╭─ MATERIAL SHOWN

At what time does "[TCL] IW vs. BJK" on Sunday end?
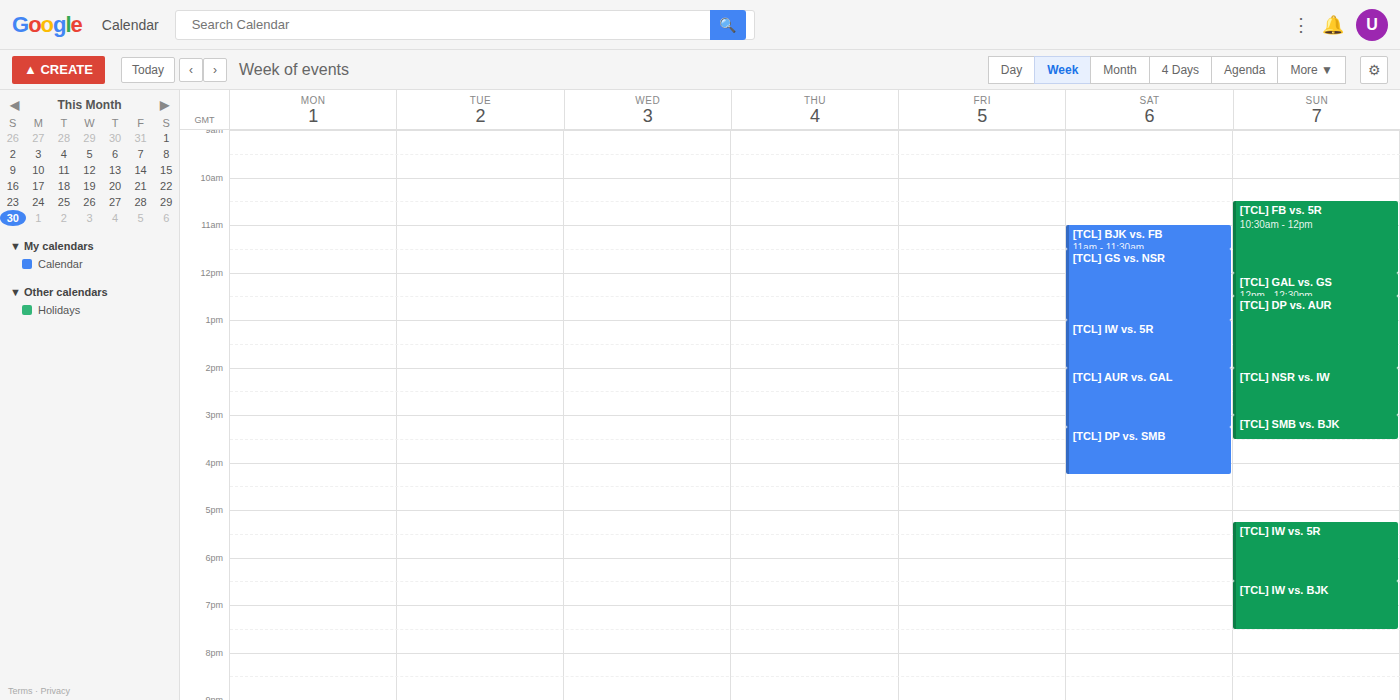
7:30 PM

╰─
╭─ MATERIAL SHOWN

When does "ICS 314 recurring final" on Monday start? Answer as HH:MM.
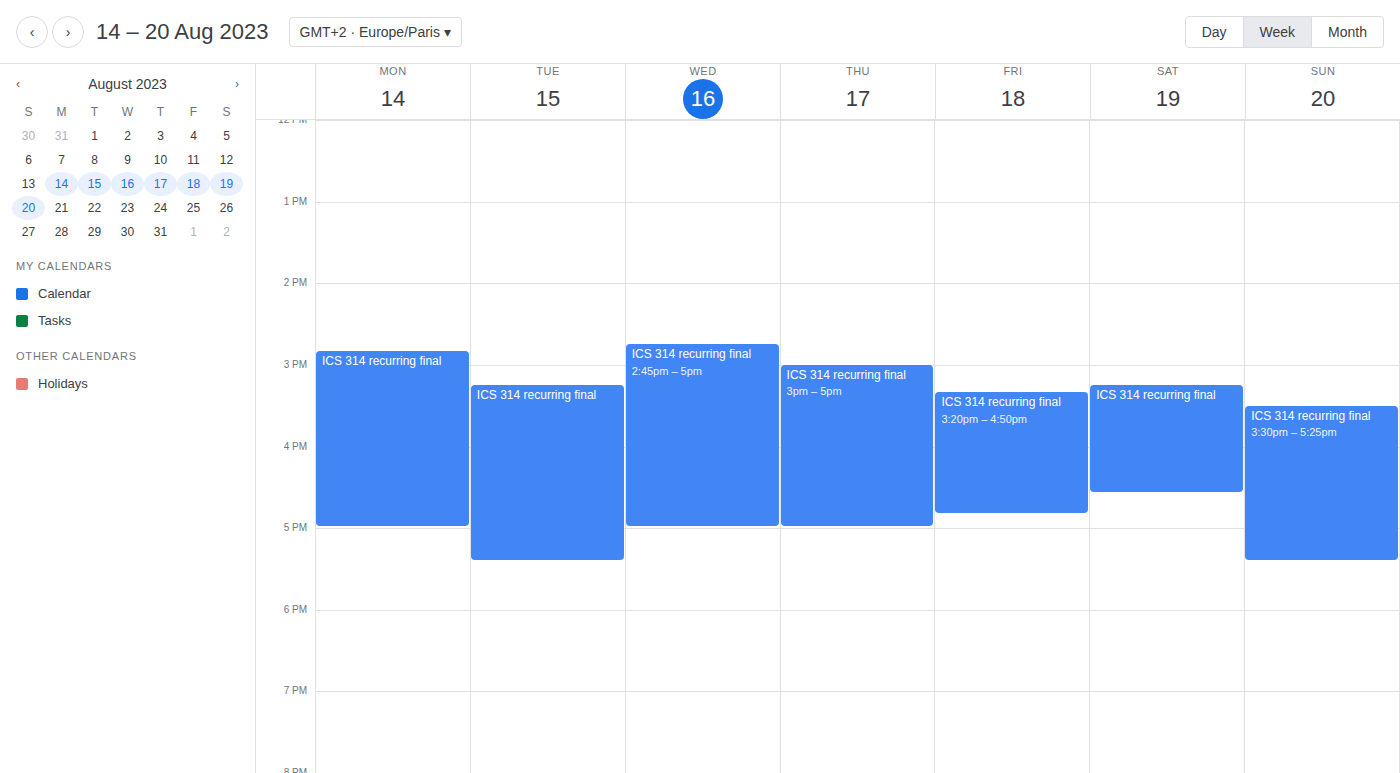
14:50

╰─
╭─ MATERIAL SHOWN

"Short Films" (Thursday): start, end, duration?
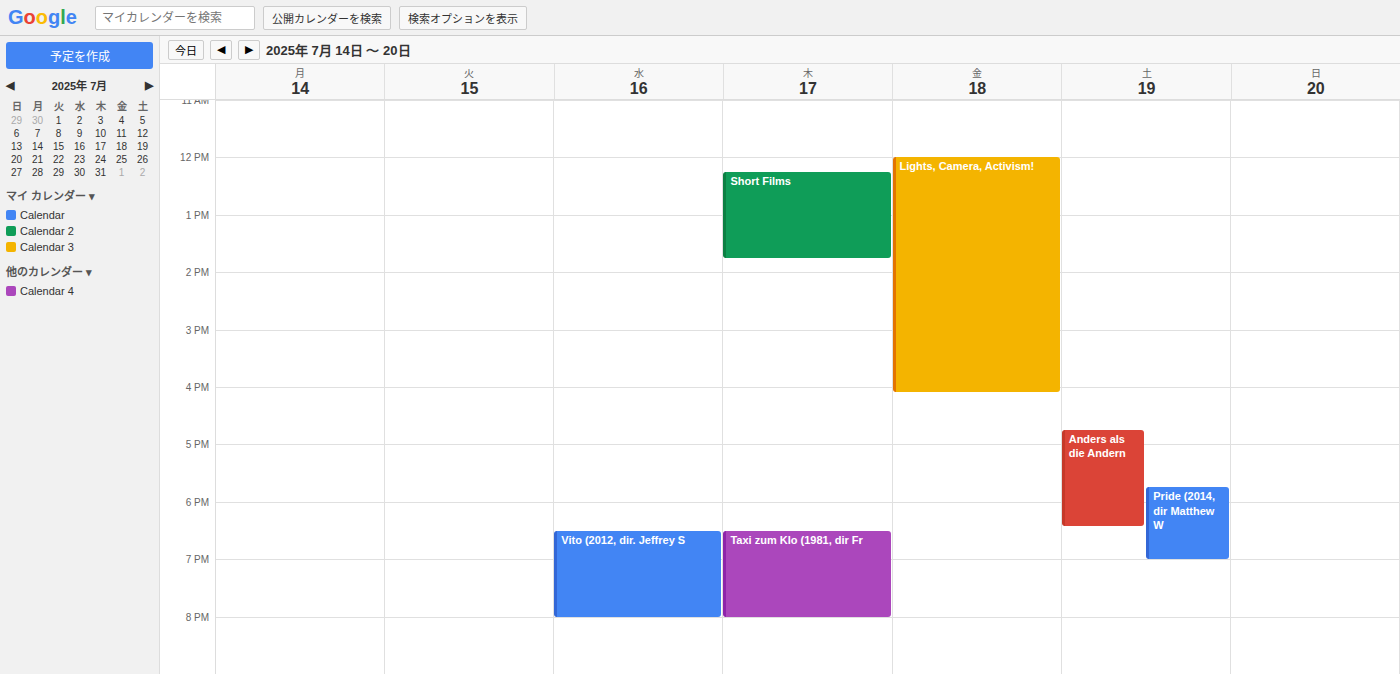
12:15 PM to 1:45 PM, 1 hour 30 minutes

╰─

◆ TASK OBJECTIVE ◆
Select every line in the data above that contains the string "start", treating uppercase and lowercase as different.

◆ WRITTEN SOLUTION ◆
When does "ICS 314 recurring final" on Monday start? Answer as HH:MM.
"Short Films" (Thursday): start, end, duration?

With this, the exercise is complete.